Mutual set off- section 86 of the Bankruptcy Act 1966 (Cth)

  1. Mr Justice sought, and I granted, time to the parties to provide written submissions on the question of the applicability of s 86 of the Bankruptcy Act 1966 (Cth) which submissions were detailed and which I received on 10 March 2015.
  2. In the light of my conclusion on exoneration it is not strictly necessary to address this point but I will do so briefly.
  3. S 86 of the Bankruptcy Act 1966 (Cth) provides relevantly:

“Mutual credit and set-off

(1) Subject to this section, where there have been mutual credits, mutual debts or other mutual dealings between a person who has become a bankrupt and a person claiming to prove a debt in the bankruptcy:

(a) an account shall be taken of what is due from the one party to the other in respect of those mutual dealings;

(b) the sum due from the one party shall be set off against any sum due from the other party; and

(c) only the balance of the account may be claimed in the bankruptcy, or is payable to the trustee in the bankruptcy, as the case may be.”
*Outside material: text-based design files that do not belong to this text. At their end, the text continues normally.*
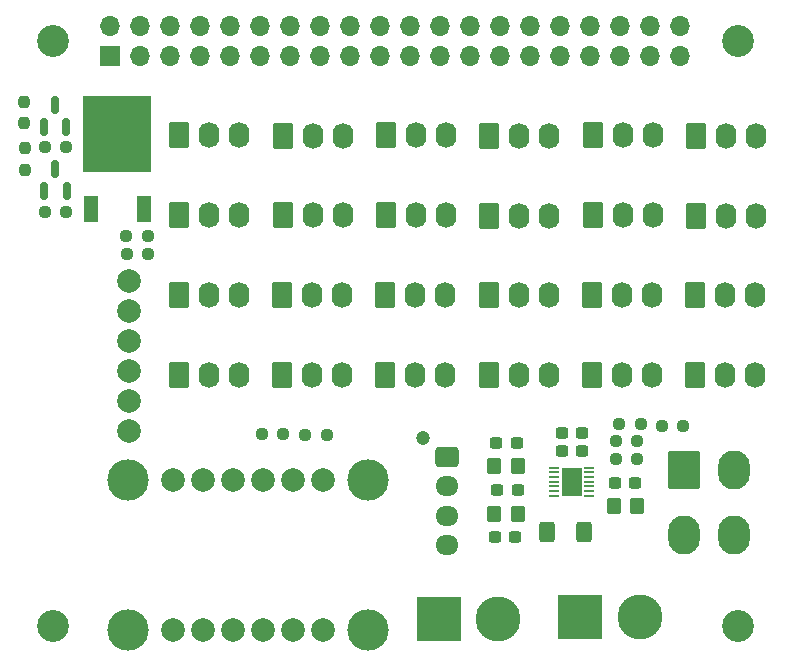
<source format=gbr>
%TF.GenerationSoftware,KiCad,Pcbnew,(6.0.1)*%
%TF.CreationDate,2022-03-24T21:22:16+00:00*%
%TF.ProjectId,isopod_distro,69736f70-6f64-45f6-9469-7374726f2e6b,rev?*%
%TF.SameCoordinates,Original*%
%TF.FileFunction,Soldermask,Top*%
%TF.FilePolarity,Negative*%
%FSLAX46Y46*%
G04 Gerber Fmt 4.6, Leading zero omitted, Abs format (unit mm)*
G04 Created by KiCad (PCBNEW (6.0.1)) date 2022-03-24 21:22:16*
%MOMM*%
%LPD*%
G01*
G04 APERTURE LIST*
G04 Aperture macros list*
%AMRoundRect*
0 Rectangle with rounded corners*
0 $1 Rounding radius*
0 $2 $3 $4 $5 $6 $7 $8 $9 X,Y pos of 4 corners*
0 Add a 4 corners polygon primitive as box body*
4,1,4,$2,$3,$4,$5,$6,$7,$8,$9,$2,$3,0*
0 Add four circle primitives for the rounded corners*
1,1,$1+$1,$2,$3*
1,1,$1+$1,$4,$5*
1,1,$1+$1,$6,$7*
1,1,$1+$1,$8,$9*
0 Add four rect primitives between the rounded corners*
20,1,$1+$1,$2,$3,$4,$5,0*
20,1,$1+$1,$4,$5,$6,$7,0*
20,1,$1+$1,$6,$7,$8,$9,0*
20,1,$1+$1,$8,$9,$2,$3,0*%
G04 Aperture macros list end*
%ADD10RoundRect,0.250001X-1.099999X-1.399999X1.099999X-1.399999X1.099999X1.399999X-1.099999X1.399999X0*%
%ADD11O,2.700000X3.300000*%
%ADD12RoundRect,0.150000X0.150000X-0.587500X0.150000X0.587500X-0.150000X0.587500X-0.150000X-0.587500X0*%
%ADD13RoundRect,0.237500X-0.250000X-0.237500X0.250000X-0.237500X0.250000X0.237500X-0.250000X0.237500X0*%
%ADD14RoundRect,0.237500X-0.300000X-0.237500X0.300000X-0.237500X0.300000X0.237500X-0.300000X0.237500X0*%
%ADD15RoundRect,0.250000X-0.620000X-0.845000X0.620000X-0.845000X0.620000X0.845000X-0.620000X0.845000X0*%
%ADD16O,1.740000X2.190000*%
%ADD17C,2.700000*%
%ADD18RoundRect,0.237500X0.237500X-0.250000X0.237500X0.250000X-0.237500X0.250000X-0.237500X-0.250000X0*%
%ADD19R,1.700000X1.700000*%
%ADD20O,1.700000X1.700000*%
%ADD21R,3.800000X3.800000*%
%ADD22C,3.800000*%
%ADD23RoundRect,0.250000X-0.400000X-0.625000X0.400000X-0.625000X0.400000X0.625000X-0.400000X0.625000X0*%
%ADD24RoundRect,0.237500X0.300000X0.237500X-0.300000X0.237500X-0.300000X-0.237500X0.300000X-0.237500X0*%
%ADD25RoundRect,0.250000X0.350000X0.450000X-0.350000X0.450000X-0.350000X-0.450000X0.350000X-0.450000X0*%
%ADD26RoundRect,0.237500X0.250000X0.237500X-0.250000X0.237500X-0.250000X-0.237500X0.250000X-0.237500X0*%
%ADD27RoundRect,0.250000X-0.350000X-0.450000X0.350000X-0.450000X0.350000X0.450000X-0.350000X0.450000X0*%
%ADD28C,2.000000*%
%ADD29C,3.500000*%
%ADD30C,1.200000*%
%ADD31RoundRect,0.250000X-0.725000X0.600000X-0.725000X-0.600000X0.725000X-0.600000X0.725000X0.600000X0*%
%ADD32O,1.950000X1.700000*%
%ADD33R,1.200000X2.200000*%
%ADD34R,5.800000X6.400000*%
%ADD35RoundRect,0.050000X-0.337500X-0.050000X0.337500X-0.050000X0.337500X0.050000X-0.337500X0.050000X0*%
%ADD36R,1.780000X2.350000*%
%ADD37RoundRect,0.237500X-0.237500X0.250000X-0.237500X-0.250000X0.237500X-0.250000X0.237500X0.250000X0*%
G04 APERTURE END LIST*
D10*
%TO.C,J8*%
X207000000Y-139850000D03*
D11*
X211200000Y-139850000D03*
X207000000Y-145350000D03*
X211200000Y-145350000D03*
%TD*%
D12*
%TO.C,Q2*%
X152800000Y-116187500D03*
X154700000Y-116187500D03*
X153750000Y-114312500D03*
%TD*%
D13*
%TO.C,R11*%
X152837500Y-112500000D03*
X154662500Y-112500000D03*
%TD*%
D14*
%TO.C,C1*%
X196600000Y-138200000D03*
X198325000Y-138200000D03*
%TD*%
D15*
%TO.C,J23*%
X164230000Y-131750000D03*
D16*
X166770000Y-131750000D03*
X169310000Y-131750000D03*
%TD*%
D15*
%TO.C,J15*%
X207980000Y-118270000D03*
D16*
X210520000Y-118270000D03*
X213060000Y-118270000D03*
%TD*%
D17*
%TO.C,H4*%
X211500000Y-103500000D03*
%TD*%
D18*
%TO.C,R12*%
X151112500Y-110475000D03*
X151112500Y-108650000D03*
%TD*%
D19*
%TO.C,J30*%
X158375000Y-104775000D03*
D20*
X158375000Y-102235000D03*
X160915000Y-104775000D03*
X160915000Y-102235000D03*
X163455000Y-104775000D03*
X163455000Y-102235000D03*
X165995000Y-104775000D03*
X165995000Y-102235000D03*
X168535000Y-104775000D03*
X168535000Y-102235000D03*
X171075000Y-104775000D03*
X171075000Y-102235000D03*
X173615000Y-104775000D03*
X173615000Y-102235000D03*
X176155000Y-104775000D03*
X176155000Y-102235000D03*
X178695000Y-104775000D03*
X178695000Y-102235000D03*
X181235000Y-104775000D03*
X181235000Y-102235000D03*
X183775000Y-104775000D03*
X183775000Y-102235000D03*
X186315000Y-104775000D03*
X186315000Y-102235000D03*
X188855000Y-104775000D03*
X188855000Y-102235000D03*
X191395000Y-104775000D03*
X191395000Y-102235000D03*
X193935000Y-104775000D03*
X193935000Y-102235000D03*
X196475000Y-104775000D03*
X196475000Y-102235000D03*
X199015000Y-104775000D03*
X199015000Y-102235000D03*
X201555000Y-104775000D03*
X201555000Y-102235000D03*
X204095000Y-104775000D03*
X204095000Y-102235000D03*
X206635000Y-104775000D03*
X206635000Y-102235000D03*
%TD*%
D12*
%TO.C,Q3*%
X152750000Y-110750000D03*
X154650000Y-110750000D03*
X153700000Y-108875000D03*
%TD*%
D15*
%TO.C,J11*%
X172980000Y-118250000D03*
D16*
X175520000Y-118250000D03*
X178060000Y-118250000D03*
%TD*%
D21*
%TO.C,J16*%
X186200000Y-152400000D03*
D22*
X191200000Y-152400000D03*
%TD*%
D15*
%TO.C,J14*%
X199230000Y-118250000D03*
D16*
X201770000Y-118250000D03*
X204310000Y-118250000D03*
%TD*%
D23*
%TO.C,R4*%
X195400000Y-145100000D03*
X198500000Y-145100000D03*
%TD*%
D15*
%TO.C,J13*%
X190480000Y-118270000D03*
D16*
X193020000Y-118270000D03*
X195560000Y-118270000D03*
%TD*%
D24*
%TO.C,C5*%
X192900000Y-141500000D03*
X191175000Y-141500000D03*
%TD*%
D13*
%TO.C,R8*%
X171200000Y-136800000D03*
X173025000Y-136800000D03*
%TD*%
D21*
%TO.C,J1*%
X198200000Y-152300000D03*
D22*
X203200000Y-152300000D03*
%TD*%
D25*
%TO.C,R1*%
X203000000Y-142900000D03*
X201000000Y-142900000D03*
%TD*%
D15*
%TO.C,J19*%
X181670000Y-124960000D03*
D16*
X184210000Y-124960000D03*
X186750000Y-124960000D03*
%TD*%
D26*
%TO.C,R5*%
X161575000Y-120000000D03*
X159750000Y-120000000D03*
%TD*%
D15*
%TO.C,J2*%
X164230000Y-111480000D03*
D16*
X166770000Y-111480000D03*
X169310000Y-111480000D03*
%TD*%
D14*
%TO.C,C4*%
X201100000Y-140900000D03*
X202825000Y-140900000D03*
%TD*%
D27*
%TO.C,R2*%
X190900000Y-139500000D03*
X192900000Y-139500000D03*
%TD*%
D15*
%TO.C,J25*%
X181670000Y-131750000D03*
D16*
X184210000Y-131750000D03*
X186750000Y-131750000D03*
%TD*%
D28*
%TO.C,U2*%
X160000000Y-136500000D03*
X160000000Y-133960000D03*
X160000000Y-131420000D03*
X160000000Y-128880000D03*
X160000000Y-126340000D03*
X160000000Y-123800000D03*
%TD*%
D27*
%TO.C,R3*%
X190900000Y-143500000D03*
X192900000Y-143500000D03*
%TD*%
D29*
%TO.C,U3*%
X159880000Y-153400000D03*
X180200000Y-153400000D03*
X180200000Y-140700000D03*
X159880000Y-140700000D03*
D28*
X176390000Y-140700000D03*
X173850000Y-140700000D03*
X171310000Y-140700000D03*
X168770000Y-140700000D03*
X166230000Y-140700000D03*
X163690000Y-140700000D03*
X176390000Y-153400000D03*
X173850000Y-153400000D03*
X171310000Y-153400000D03*
X168770000Y-153400000D03*
X166230000Y-153400000D03*
X163690000Y-153400000D03*
%TD*%
D15*
%TO.C,J4*%
X181730000Y-111480000D03*
D16*
X184270000Y-111480000D03*
X186810000Y-111480000D03*
%TD*%
D14*
%TO.C,C3*%
X191075000Y-137500000D03*
X192800000Y-137500000D03*
%TD*%
D30*
%TO.C,J29*%
X184900000Y-137100000D03*
D31*
X186900000Y-138700000D03*
D32*
X186900000Y-141200000D03*
X186900000Y-143700000D03*
X186900000Y-146200000D03*
%TD*%
D15*
%TO.C,J17*%
X164230000Y-124980000D03*
D16*
X166770000Y-124980000D03*
X169310000Y-124980000D03*
%TD*%
D24*
%TO.C,C6*%
X192700000Y-145500000D03*
X190975000Y-145500000D03*
%TD*%
D15*
%TO.C,J27*%
X199170000Y-131730000D03*
D16*
X201710000Y-131730000D03*
X204250000Y-131730000D03*
%TD*%
D15*
%TO.C,J6*%
X199230000Y-111480000D03*
D16*
X201770000Y-111480000D03*
X204310000Y-111480000D03*
%TD*%
D15*
%TO.C,J20*%
X190420000Y-124960000D03*
D16*
X192960000Y-124960000D03*
X195500000Y-124960000D03*
%TD*%
D26*
%TO.C,R7*%
X176712500Y-136810000D03*
X174887500Y-136810000D03*
%TD*%
D15*
%TO.C,J12*%
X181730000Y-118250000D03*
D16*
X184270000Y-118250000D03*
X186810000Y-118250000D03*
%TD*%
D15*
%TO.C,J5*%
X190480000Y-111500000D03*
D16*
X193020000Y-111500000D03*
X195560000Y-111500000D03*
%TD*%
D17*
%TO.C,H1*%
X153500000Y-103500000D03*
%TD*%
%TO.C,H3*%
X153500000Y-153000000D03*
%TD*%
D15*
%TO.C,J10*%
X164230000Y-118250000D03*
D16*
X166770000Y-118250000D03*
X169310000Y-118250000D03*
%TD*%
D33*
%TO.C,Q1*%
X156720000Y-117700000D03*
D34*
X159000000Y-111400000D03*
D33*
X161280000Y-117700000D03*
%TD*%
D15*
%TO.C,J18*%
X172920000Y-124960000D03*
D16*
X175460000Y-124960000D03*
X178000000Y-124960000D03*
%TD*%
D15*
%TO.C,J3*%
X172980000Y-111500000D03*
D16*
X175520000Y-111500000D03*
X178060000Y-111500000D03*
%TD*%
D15*
%TO.C,J21*%
X199170000Y-124960000D03*
D16*
X201710000Y-124960000D03*
X204250000Y-124960000D03*
%TD*%
D35*
%TO.C,U1*%
X195967500Y-139610000D03*
X195967500Y-140010000D03*
X195967500Y-140410000D03*
X195967500Y-140810000D03*
X195967500Y-141210000D03*
X195967500Y-141610000D03*
X195967500Y-142010000D03*
X198942500Y-142010000D03*
X198942500Y-141610000D03*
X198942500Y-141210000D03*
X198942500Y-140810000D03*
X198942500Y-140410000D03*
X198942500Y-140010000D03*
X198942500Y-139610000D03*
D36*
X197455000Y-140810000D03*
%TD*%
D15*
%TO.C,J22*%
X207920000Y-124960000D03*
D16*
X210460000Y-124960000D03*
X213000000Y-124960000D03*
%TD*%
D26*
%TO.C,R14*%
X203012500Y-138900000D03*
X201187500Y-138900000D03*
%TD*%
D15*
%TO.C,J24*%
X172920000Y-131750000D03*
D16*
X175460000Y-131750000D03*
X178000000Y-131750000D03*
%TD*%
D26*
%TO.C,R16*%
X203300000Y-135900000D03*
X201475000Y-135900000D03*
%TD*%
D13*
%TO.C,R9*%
X152837500Y-118000000D03*
X154662500Y-118000000D03*
%TD*%
D17*
%TO.C,H2*%
X211500000Y-153000000D03*
%TD*%
D15*
%TO.C,J7*%
X207980000Y-111500000D03*
D16*
X210520000Y-111500000D03*
X213060000Y-111500000D03*
%TD*%
D15*
%TO.C,J26*%
X190420000Y-131730000D03*
D16*
X192960000Y-131730000D03*
X195500000Y-131730000D03*
%TD*%
D26*
%TO.C,R6*%
X161600000Y-121500000D03*
X159775000Y-121500000D03*
%TD*%
D37*
%TO.C,R10*%
X151200000Y-112575000D03*
X151200000Y-114400000D03*
%TD*%
D26*
%TO.C,R13*%
X206912500Y-136100000D03*
X205087500Y-136100000D03*
%TD*%
D15*
%TO.C,J28*%
X207920000Y-131750000D03*
D16*
X210460000Y-131750000D03*
X213000000Y-131750000D03*
%TD*%
D14*
%TO.C,C2*%
X196600000Y-136700000D03*
X198325000Y-136700000D03*
%TD*%
D26*
%TO.C,R15*%
X203012500Y-137400000D03*
X201187500Y-137400000D03*
%TD*%
M02*

</source>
  1. The section has operation when a person claims to prove a debt in the bankruptcy. If after the sale of the property and settlement the defendants were seeking to recover $437,000 which had been utilised to repay the Bank debt and were seeking to prove for the $437,000 the trustee would not have any debt to assert against the defendants and hence set off against that debt claimed on the estate by the defendants.
  2. Another way of looking at this is to say that on settlement the trustee here would have a claim for payment of half of the proceeds of sale which would not be a claim against the defendants to recover monies held by them. The trustee has no claim and asserts no claim against the defendants. When the defendants seek to prove in the bankruptcy the trustee will not assert any mutual debt and in my opinion s 86 of the Act has no application. I accept that Gye v McIntyre [1991] HCA 60; (1991) 171 CLR 609 makes it clear that s 86 is not to be read narrowly but neither it nor s 86 has any application to the present case.

Conclusion

  1. It follows from my conclusion in respect of exoneration that the trustee is required to account to the defendants for the full amount of the mortgage paid out to the Bank from the proceeds of sale before any distribution is made to the trustee out of the net proceeds of sale. I will give the parties an opportunity to draft appropriate orders to reflect this conclusion.

Rent

  1. There arises a question of whether the defendants must account for rent as an adjustment as between themselves and Nicole and hence the trustee and whether the defendants would be entitled to offset against that rent the amount of mortgage repayments made by them since those payments were agreed to be to Nicole’s account. I will hear the parties on this question.

Costs

  1. I will also provide the parties an opportunity to be heard on the question of costs.